(Task details) Start at the line with "right wrist: (729, 626)" in the records below, stop at the line with "right shoulder: (725, 450)", and return every line in that span exactly, the two end lines included.

(Available records)
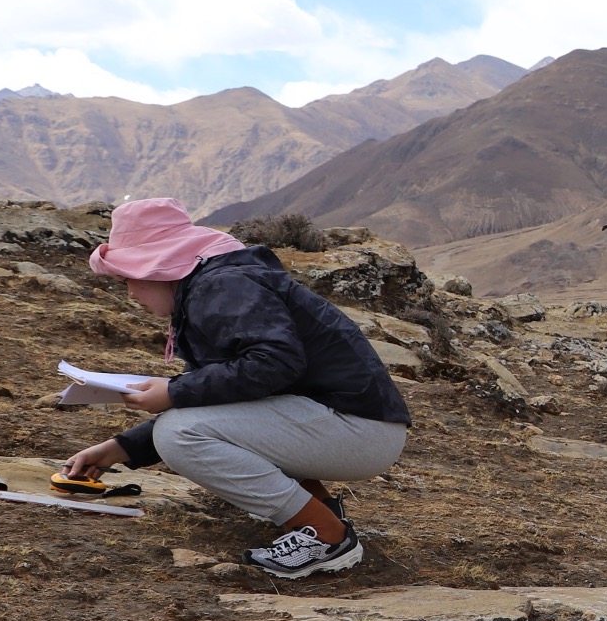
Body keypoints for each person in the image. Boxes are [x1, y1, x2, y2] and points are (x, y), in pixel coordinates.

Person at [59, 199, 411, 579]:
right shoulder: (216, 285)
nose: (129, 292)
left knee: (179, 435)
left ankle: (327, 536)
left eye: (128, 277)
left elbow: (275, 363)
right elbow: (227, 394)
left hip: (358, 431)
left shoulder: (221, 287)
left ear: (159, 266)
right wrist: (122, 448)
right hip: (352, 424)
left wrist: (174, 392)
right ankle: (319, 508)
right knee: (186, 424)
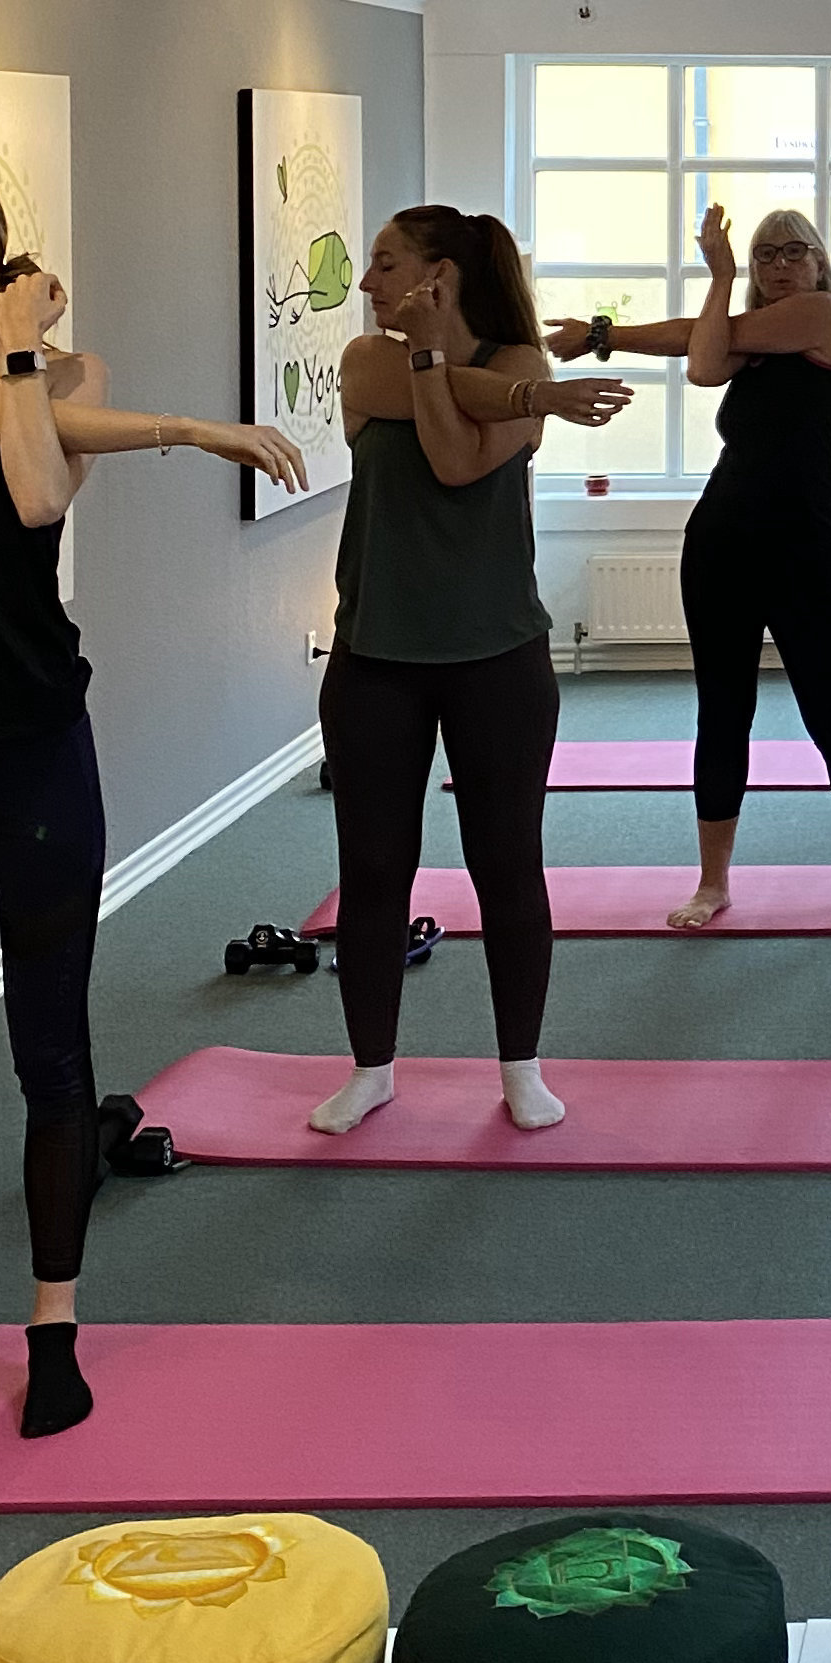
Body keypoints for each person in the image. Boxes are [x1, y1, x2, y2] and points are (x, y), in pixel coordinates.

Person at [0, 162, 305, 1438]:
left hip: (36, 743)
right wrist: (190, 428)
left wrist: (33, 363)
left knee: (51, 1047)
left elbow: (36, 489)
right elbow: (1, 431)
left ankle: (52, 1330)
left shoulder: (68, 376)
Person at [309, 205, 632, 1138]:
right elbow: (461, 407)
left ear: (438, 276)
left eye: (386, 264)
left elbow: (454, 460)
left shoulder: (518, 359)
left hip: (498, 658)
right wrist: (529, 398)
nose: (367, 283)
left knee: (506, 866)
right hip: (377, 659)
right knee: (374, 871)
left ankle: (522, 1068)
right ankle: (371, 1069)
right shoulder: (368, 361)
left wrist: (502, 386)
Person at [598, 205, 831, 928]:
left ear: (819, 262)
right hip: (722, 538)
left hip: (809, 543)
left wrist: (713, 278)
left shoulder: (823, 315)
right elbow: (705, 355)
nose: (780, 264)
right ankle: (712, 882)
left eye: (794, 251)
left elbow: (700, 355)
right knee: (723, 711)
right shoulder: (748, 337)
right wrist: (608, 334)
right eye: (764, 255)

==

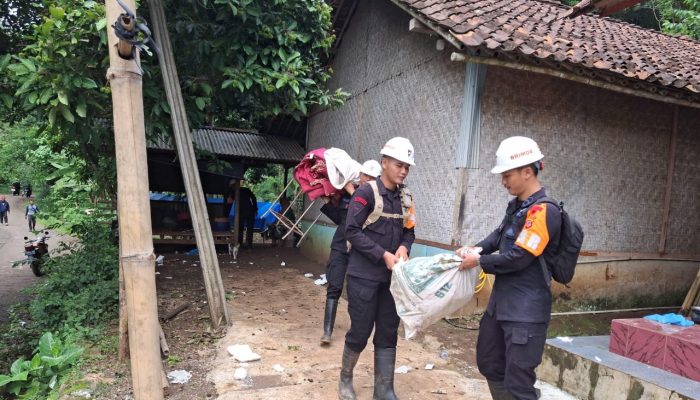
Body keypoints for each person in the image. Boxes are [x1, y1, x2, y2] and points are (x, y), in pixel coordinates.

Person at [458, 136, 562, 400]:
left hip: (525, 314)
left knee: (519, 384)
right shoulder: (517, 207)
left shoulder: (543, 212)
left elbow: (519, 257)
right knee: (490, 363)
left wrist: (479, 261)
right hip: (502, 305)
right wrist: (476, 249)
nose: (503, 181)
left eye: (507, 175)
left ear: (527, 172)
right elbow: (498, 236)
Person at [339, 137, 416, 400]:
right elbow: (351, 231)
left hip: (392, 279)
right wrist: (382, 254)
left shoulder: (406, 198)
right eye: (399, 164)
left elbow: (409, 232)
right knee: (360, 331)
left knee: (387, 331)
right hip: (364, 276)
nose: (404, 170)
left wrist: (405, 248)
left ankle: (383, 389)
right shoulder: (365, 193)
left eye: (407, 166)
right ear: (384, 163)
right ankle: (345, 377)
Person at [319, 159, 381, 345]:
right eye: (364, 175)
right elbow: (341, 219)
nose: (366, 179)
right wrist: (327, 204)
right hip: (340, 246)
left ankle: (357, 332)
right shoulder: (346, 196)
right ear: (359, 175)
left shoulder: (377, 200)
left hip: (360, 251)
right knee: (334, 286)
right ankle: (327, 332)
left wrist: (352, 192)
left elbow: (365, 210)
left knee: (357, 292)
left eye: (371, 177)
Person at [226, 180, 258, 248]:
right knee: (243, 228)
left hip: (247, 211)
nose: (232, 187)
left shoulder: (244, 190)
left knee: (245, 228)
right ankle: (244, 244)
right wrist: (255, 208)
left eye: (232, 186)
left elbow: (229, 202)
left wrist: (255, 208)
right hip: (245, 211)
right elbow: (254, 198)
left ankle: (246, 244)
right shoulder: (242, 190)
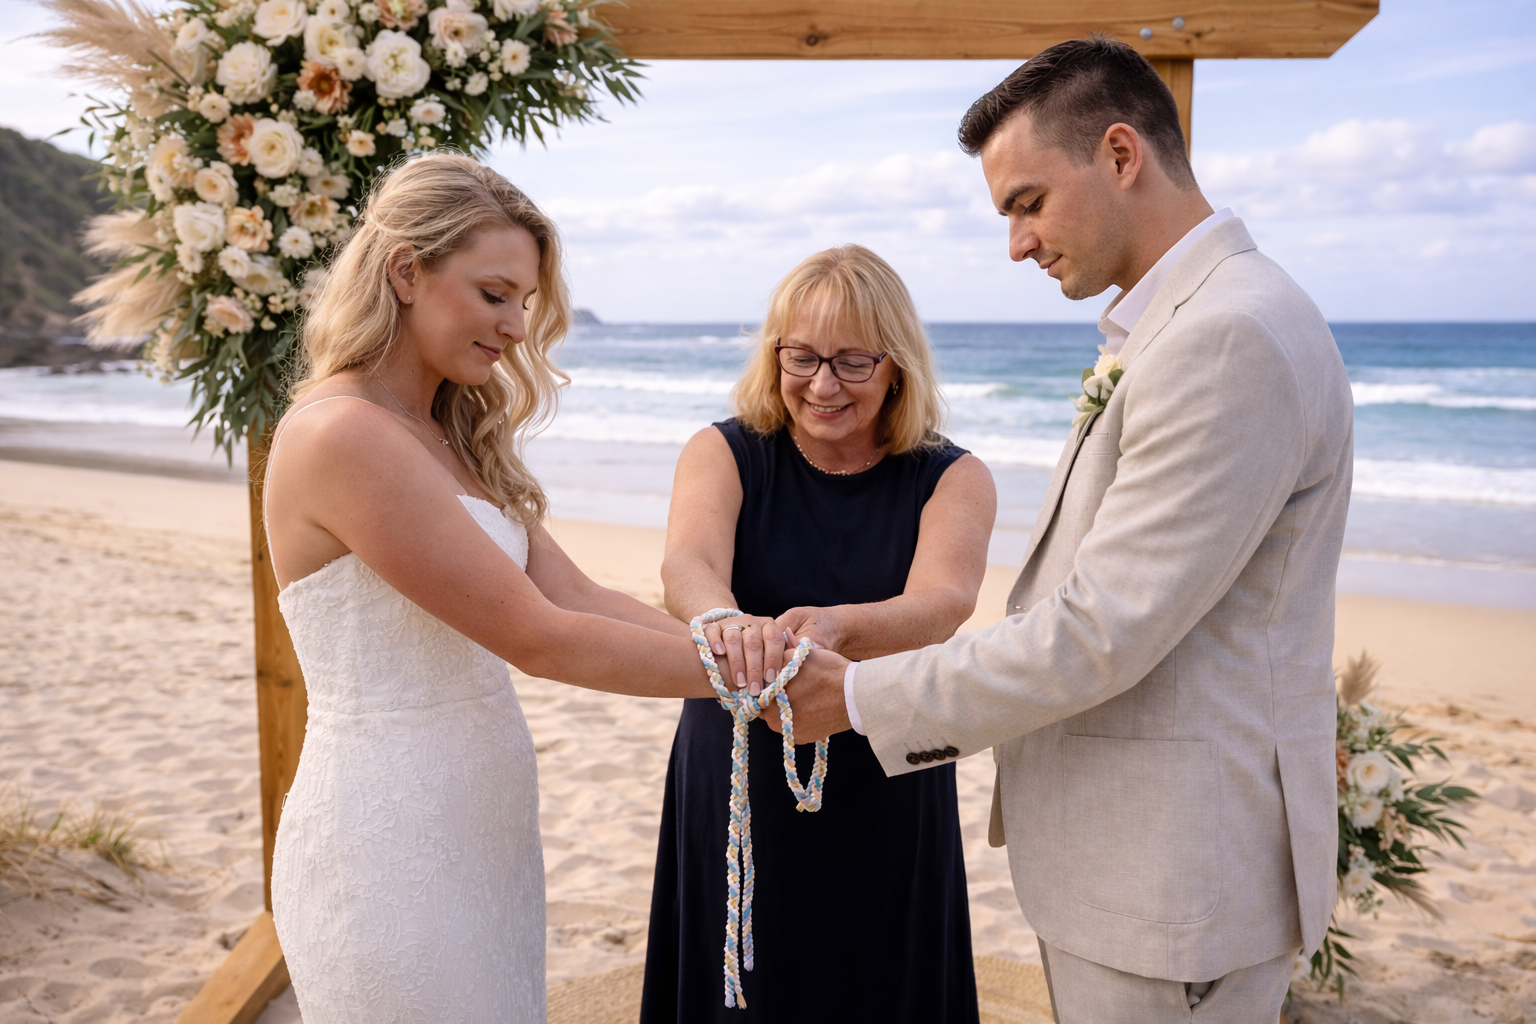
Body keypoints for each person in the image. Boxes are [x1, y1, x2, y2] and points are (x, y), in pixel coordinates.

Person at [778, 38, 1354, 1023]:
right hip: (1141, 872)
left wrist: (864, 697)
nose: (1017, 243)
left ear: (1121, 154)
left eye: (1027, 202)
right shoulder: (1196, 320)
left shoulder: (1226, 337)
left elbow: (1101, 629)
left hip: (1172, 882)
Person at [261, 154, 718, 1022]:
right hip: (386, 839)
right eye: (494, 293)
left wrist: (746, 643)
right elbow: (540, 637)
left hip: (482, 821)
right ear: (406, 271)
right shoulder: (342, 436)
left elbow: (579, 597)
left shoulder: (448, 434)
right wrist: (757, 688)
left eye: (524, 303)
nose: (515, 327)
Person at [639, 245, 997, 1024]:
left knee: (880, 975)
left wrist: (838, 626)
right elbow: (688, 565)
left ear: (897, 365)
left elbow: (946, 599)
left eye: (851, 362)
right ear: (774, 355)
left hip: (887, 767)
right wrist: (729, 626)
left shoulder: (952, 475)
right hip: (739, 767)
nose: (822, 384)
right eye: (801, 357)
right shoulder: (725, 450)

(Written answer)
right wrist: (729, 626)
left shoulder: (952, 475)
right hip: (739, 767)
nose: (822, 384)
right eye: (801, 357)
right shoulder: (725, 450)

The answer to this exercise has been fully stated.